Le Moyen-Orient s’étend sur plus de 7,5 millions de kilomètres carrés. Il compte quinze États et environ 420 millions d’habitants, dont 60 % dans les trois pays les plus peuplés de la région : l’Égypte (95 millions), l’Iran (80) et la Turquie (80). Avec un écart d’un à quinze entre la Jordanie et le Qatar, les niveaux de vie sont parmi les plus contrastés du monde, en raison de la distribution inégale des gisements de gaz et de pétrole – les plus abondants de la planète et les moins chers à exploiter. Les États-Unis y ont des bases militaires terrestres et navales importantes (Al-Udeid, au Qatar, et Bahreïn), de même que la France (Abu Dhabi) et la Russie (Hmeimim et Tartous en Syrie). Outre certains clientélismes, les budgets publics et privés surabondants alimentent des stratégies d’influence et d’ingérence, comme on a pu l’observer en Syrie, en Irak et au Liban, ou encore au Yémen, en Égypte et en Libye. L’argent du pétrole et du gaz a pu financer l’expansion de versions rigoristes de l’islam en Afrique sahélienne. 

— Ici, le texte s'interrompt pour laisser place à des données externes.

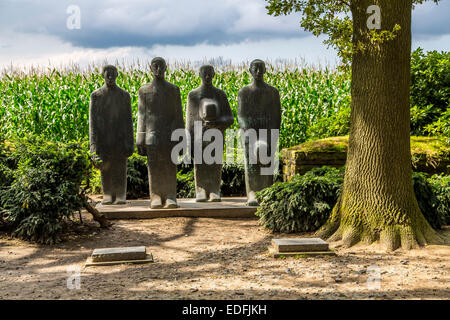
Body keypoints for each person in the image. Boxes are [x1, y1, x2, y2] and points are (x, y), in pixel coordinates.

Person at [136, 57, 184, 209]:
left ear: (166, 68)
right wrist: (140, 137)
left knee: (170, 166)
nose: (158, 69)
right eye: (155, 66)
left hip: (170, 134)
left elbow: (178, 115)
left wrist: (181, 138)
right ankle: (155, 196)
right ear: (150, 68)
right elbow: (141, 116)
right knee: (154, 167)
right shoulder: (144, 91)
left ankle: (170, 196)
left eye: (161, 66)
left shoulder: (173, 90)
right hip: (152, 134)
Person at [238, 59, 281, 206]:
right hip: (250, 133)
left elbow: (276, 117)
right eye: (255, 68)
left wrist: (272, 134)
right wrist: (249, 132)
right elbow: (241, 116)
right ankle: (252, 193)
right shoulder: (244, 92)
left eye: (261, 68)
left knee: (266, 163)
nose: (258, 71)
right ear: (249, 70)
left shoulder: (273, 92)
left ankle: (266, 191)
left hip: (268, 133)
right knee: (252, 165)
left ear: (265, 70)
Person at [89, 65, 134, 205]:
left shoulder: (124, 95)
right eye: (108, 74)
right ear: (103, 75)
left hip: (120, 140)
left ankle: (120, 194)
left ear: (117, 76)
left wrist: (130, 142)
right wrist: (93, 145)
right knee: (106, 169)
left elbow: (129, 121)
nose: (110, 77)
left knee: (120, 169)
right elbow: (93, 123)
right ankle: (107, 194)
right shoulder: (96, 96)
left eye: (113, 74)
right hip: (103, 140)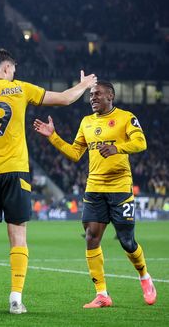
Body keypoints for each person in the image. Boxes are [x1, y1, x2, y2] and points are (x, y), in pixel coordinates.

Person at [0, 48, 97, 314]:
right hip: (17, 172)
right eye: (14, 70)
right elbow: (65, 99)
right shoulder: (19, 89)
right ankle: (15, 298)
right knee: (18, 234)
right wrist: (84, 84)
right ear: (7, 68)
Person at [33, 81, 157, 308]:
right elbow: (74, 153)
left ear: (111, 96)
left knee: (127, 241)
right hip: (95, 187)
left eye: (97, 94)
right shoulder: (86, 122)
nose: (92, 98)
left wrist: (118, 148)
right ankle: (102, 294)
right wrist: (53, 136)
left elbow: (141, 142)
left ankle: (144, 277)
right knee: (91, 237)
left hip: (120, 187)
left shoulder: (126, 117)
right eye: (90, 95)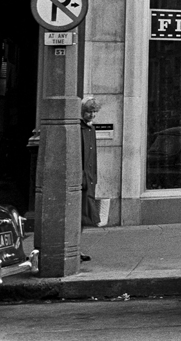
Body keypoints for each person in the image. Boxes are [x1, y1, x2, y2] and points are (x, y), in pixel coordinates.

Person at [80, 96, 101, 260]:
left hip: (89, 179)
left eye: (94, 112)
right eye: (89, 111)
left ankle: (77, 248)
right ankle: (75, 249)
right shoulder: (80, 129)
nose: (92, 115)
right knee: (79, 216)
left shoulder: (90, 129)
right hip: (82, 180)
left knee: (83, 216)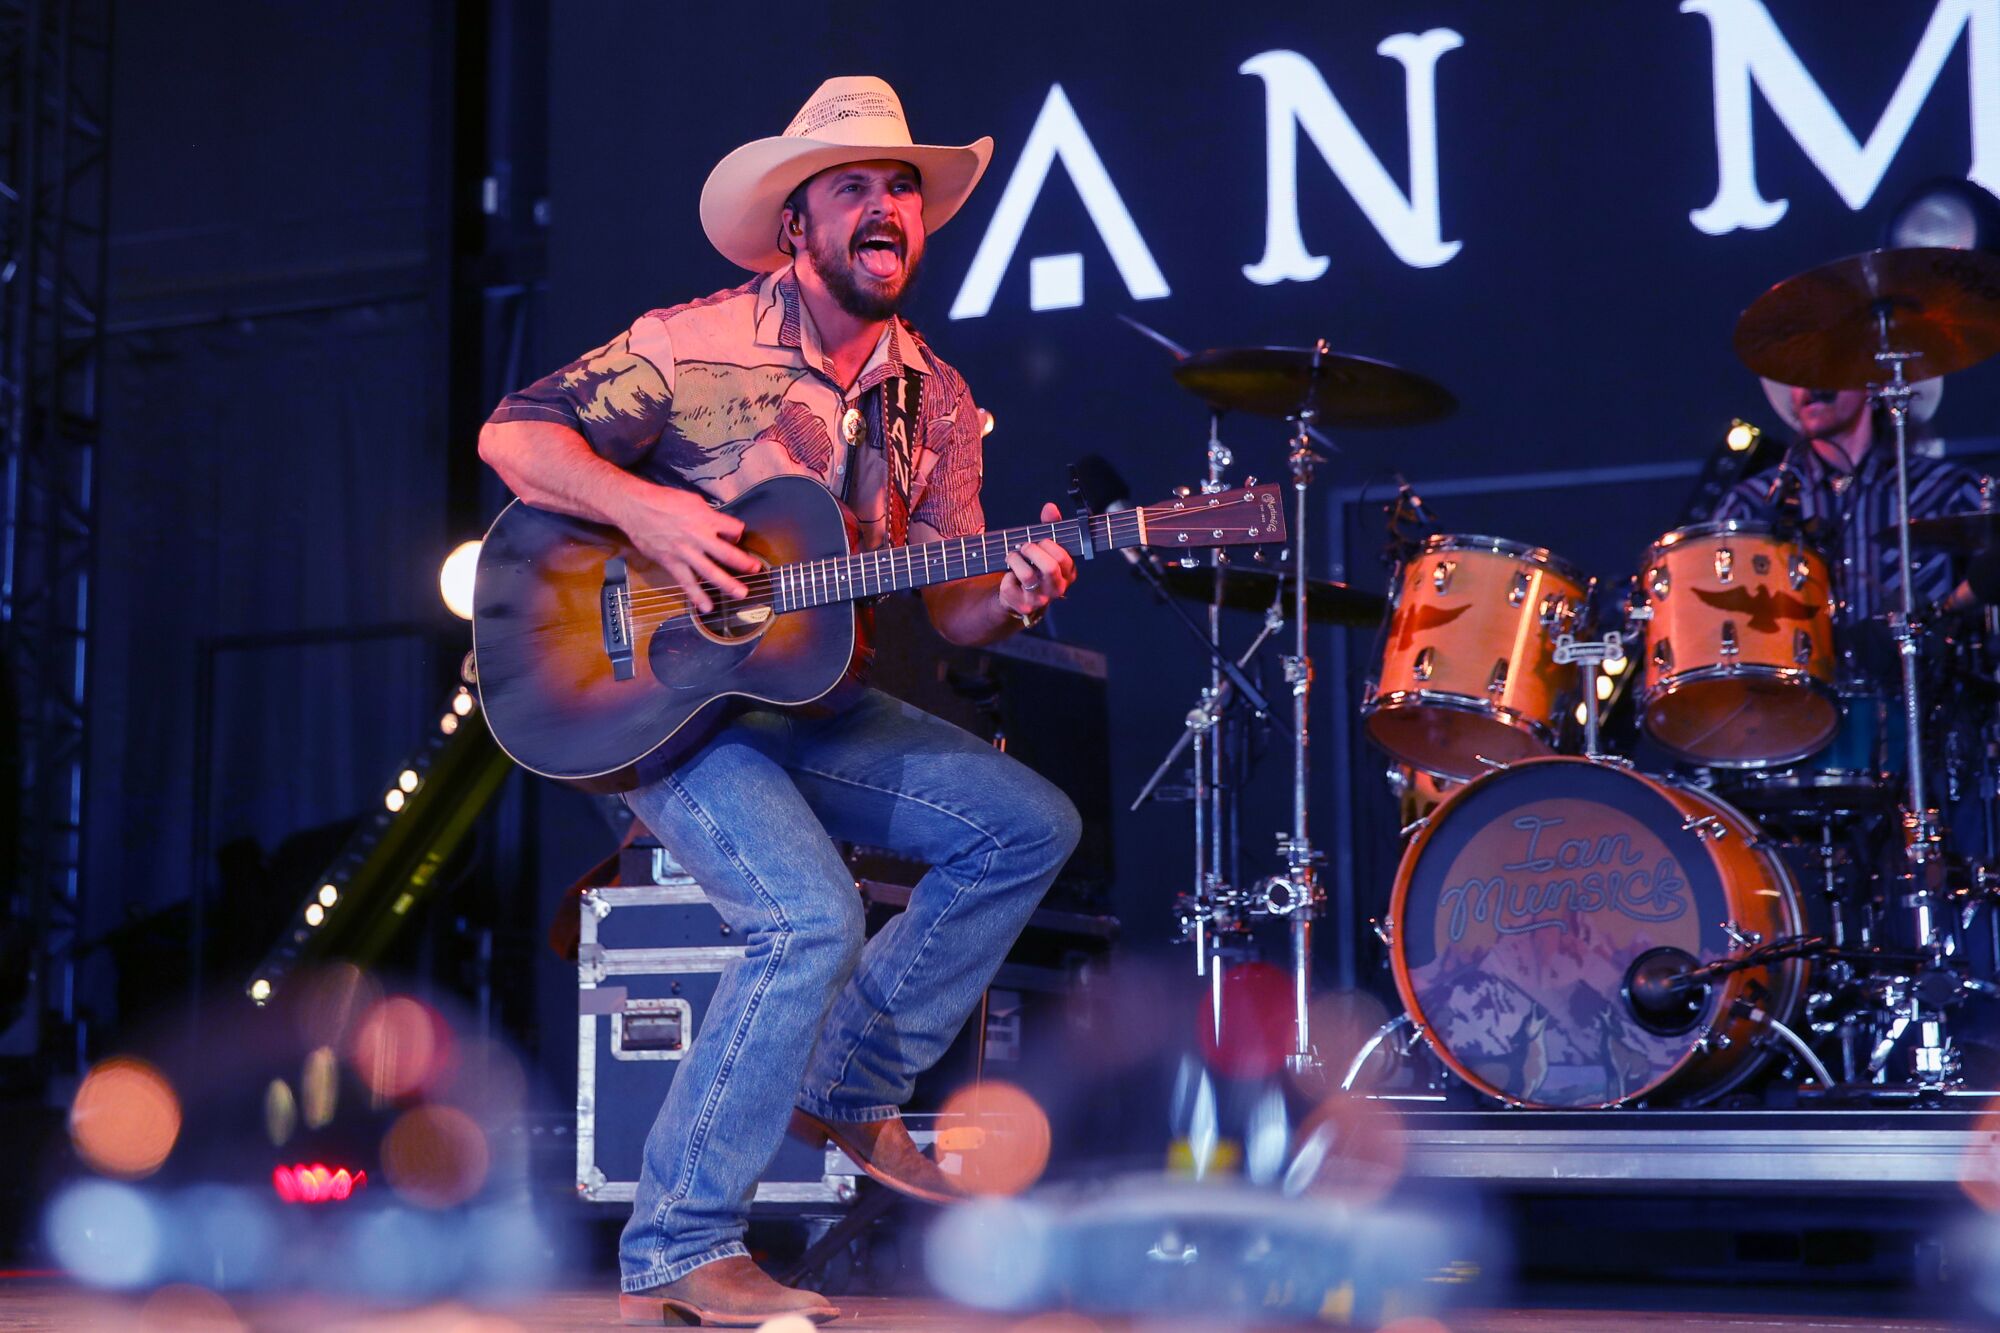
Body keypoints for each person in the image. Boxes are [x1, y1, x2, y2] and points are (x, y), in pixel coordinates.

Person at [478, 76, 1083, 1327]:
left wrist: (1020, 588)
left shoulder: (939, 401)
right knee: (806, 917)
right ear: (795, 225)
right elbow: (512, 439)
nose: (884, 207)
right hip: (659, 698)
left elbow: (954, 603)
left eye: (901, 190)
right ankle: (681, 1248)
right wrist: (652, 508)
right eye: (853, 186)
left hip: (810, 697)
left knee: (1027, 825)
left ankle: (851, 1084)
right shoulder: (689, 343)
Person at [1713, 376, 1987, 648]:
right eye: (1795, 374)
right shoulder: (1751, 504)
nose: (1808, 387)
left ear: (1874, 386)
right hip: (1797, 690)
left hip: (1925, 687)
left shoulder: (1946, 489)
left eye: (1828, 366)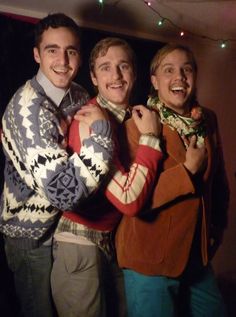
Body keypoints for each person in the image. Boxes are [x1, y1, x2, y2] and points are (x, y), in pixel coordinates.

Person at [0, 13, 114, 317]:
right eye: (52, 50)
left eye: (71, 51)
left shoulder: (78, 93)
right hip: (31, 235)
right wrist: (102, 136)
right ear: (37, 54)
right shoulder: (28, 110)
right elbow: (64, 193)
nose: (63, 60)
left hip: (67, 226)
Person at [51, 37, 163, 317]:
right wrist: (151, 138)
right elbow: (128, 200)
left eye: (123, 66)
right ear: (93, 77)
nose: (115, 76)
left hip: (109, 242)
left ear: (134, 74)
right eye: (105, 67)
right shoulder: (91, 121)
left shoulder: (130, 118)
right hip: (78, 245)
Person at [115, 44, 230, 317]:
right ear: (154, 81)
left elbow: (219, 181)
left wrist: (217, 228)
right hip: (149, 260)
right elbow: (137, 199)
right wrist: (187, 170)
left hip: (196, 257)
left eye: (186, 69)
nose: (179, 77)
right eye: (169, 70)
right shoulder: (136, 124)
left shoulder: (207, 120)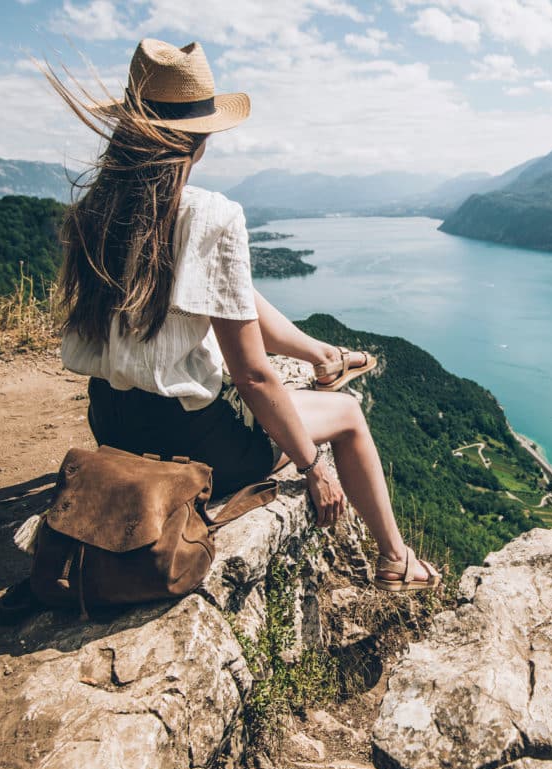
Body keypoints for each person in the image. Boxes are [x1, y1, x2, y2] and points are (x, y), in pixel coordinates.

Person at [47, 38, 439, 592]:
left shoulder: (96, 212)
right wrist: (312, 468)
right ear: (201, 139)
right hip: (195, 444)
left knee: (258, 318)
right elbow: (252, 375)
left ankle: (321, 354)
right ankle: (397, 560)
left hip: (110, 424)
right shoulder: (210, 215)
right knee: (348, 416)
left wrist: (309, 351)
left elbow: (232, 296)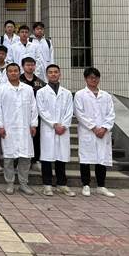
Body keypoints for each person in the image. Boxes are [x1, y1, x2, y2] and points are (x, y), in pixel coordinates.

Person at [0, 63, 38, 196]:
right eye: (10, 71)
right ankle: (10, 183)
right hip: (9, 128)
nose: (13, 73)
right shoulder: (2, 89)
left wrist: (33, 124)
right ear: (7, 73)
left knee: (25, 157)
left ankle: (23, 183)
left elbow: (34, 107)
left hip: (25, 128)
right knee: (8, 158)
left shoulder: (28, 89)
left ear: (19, 72)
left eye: (15, 71)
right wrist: (0, 126)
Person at [74, 67, 116, 197]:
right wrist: (93, 127)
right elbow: (79, 113)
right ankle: (86, 185)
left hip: (103, 132)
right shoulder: (80, 95)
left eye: (96, 77)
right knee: (85, 158)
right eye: (91, 77)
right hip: (87, 131)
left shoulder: (106, 96)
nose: (94, 80)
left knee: (101, 158)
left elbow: (111, 114)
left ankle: (101, 186)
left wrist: (104, 128)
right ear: (86, 79)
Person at [36, 64, 75, 197]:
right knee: (47, 157)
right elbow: (41, 110)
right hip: (48, 128)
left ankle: (62, 184)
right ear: (47, 75)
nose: (53, 74)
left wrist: (63, 125)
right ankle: (47, 185)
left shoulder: (67, 93)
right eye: (50, 72)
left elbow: (69, 111)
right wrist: (54, 124)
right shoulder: (41, 92)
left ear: (60, 74)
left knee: (61, 156)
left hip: (63, 129)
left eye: (56, 72)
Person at [19, 57, 46, 172]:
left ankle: (35, 160)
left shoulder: (40, 82)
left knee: (36, 137)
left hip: (36, 114)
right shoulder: (18, 80)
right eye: (28, 65)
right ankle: (19, 160)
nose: (30, 67)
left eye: (32, 65)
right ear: (23, 66)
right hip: (20, 114)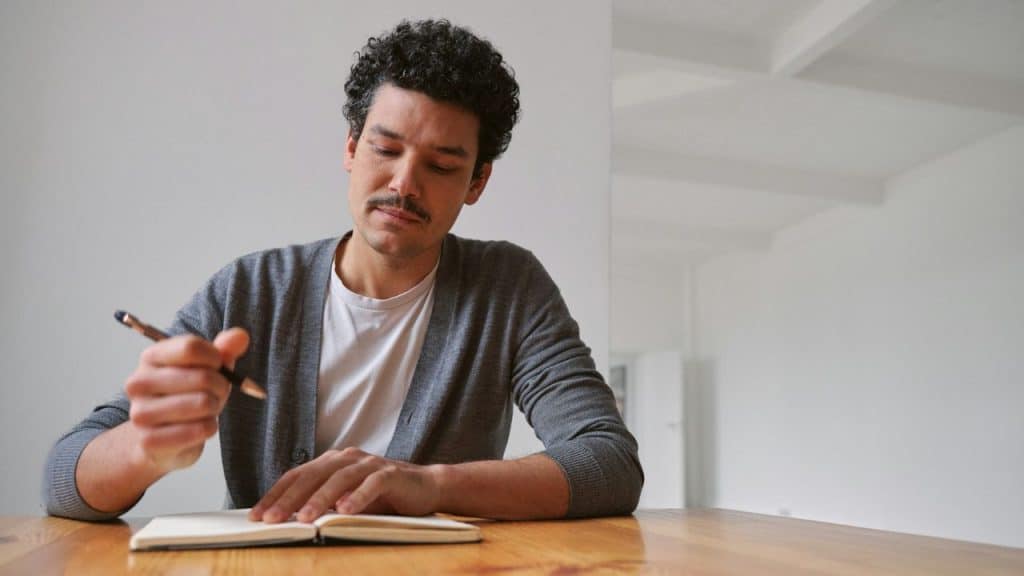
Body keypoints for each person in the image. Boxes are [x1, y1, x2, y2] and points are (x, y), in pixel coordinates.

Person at [43, 19, 642, 523]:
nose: (404, 184)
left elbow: (609, 464)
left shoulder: (507, 289)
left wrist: (428, 485)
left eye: (440, 164)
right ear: (351, 149)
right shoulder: (250, 290)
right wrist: (146, 448)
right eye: (385, 150)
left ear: (476, 182)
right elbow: (63, 484)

Le concept de Moyen-Orient est dérivé du « Middle East Command » institué par l’armée britannique en 1939, dans le contexte de la guerre à venir avec l’Allemagne. L’état-major était établi au Caire et couvrait un théâtre stratégique s’étendant de la Libye au golfe Persique. La France, créatrice du Liban, a toujours distingué une région plus étroite, le Proche-Orient, ou Levant (Syrie, Liban, Israël), du Moyen-Orient (Irak, Iran et péninsule Arabique) sous influence britannique.

Cette différence de carte mentale est le produit de la rivalité franco-britannique qui fut la matrice de la formation des États arabes, aux dépens d’un Empire ottoman sur le recul. L’administration Bush avait imaginé le concept de « Greater Middle East » pour justifier son intervention en Irak, en espérant que la démocratisation imposée d’en haut apporterait la stabilité. Au bout du compte, si Saddam Hussein a été liquidé, est apparu Daech, relais et concurrent d’Al-Qaïda. Les guerres civiles irakiennes et, surtout, syriennes se sont internationalisées très tôt, devenant inextricables. La tragédie syrienne est le dernier échec de la diplomatie occidentale. Israël a laissé l’ennemi syrien s’affaiblir. L’Iran et la Russie ont gagné en influence et semblent maîtres du jeu, en rivalité avec l’Arabie saoudite. Les Kurdes d’Irak ont échoué à conquérir leur indépendance, tandis que ceux de Syrie ont acquis un début d’autonomie malgré les pressions de la Turquie. En Irak, en Syrie, au Yémen, partout se poursuit l’épuration ethnique. De leur côté, les communautés non exilées – chiites et kurdes – se réorganisent sur des bases sécuritaires de peuplements et de croyances homogènes.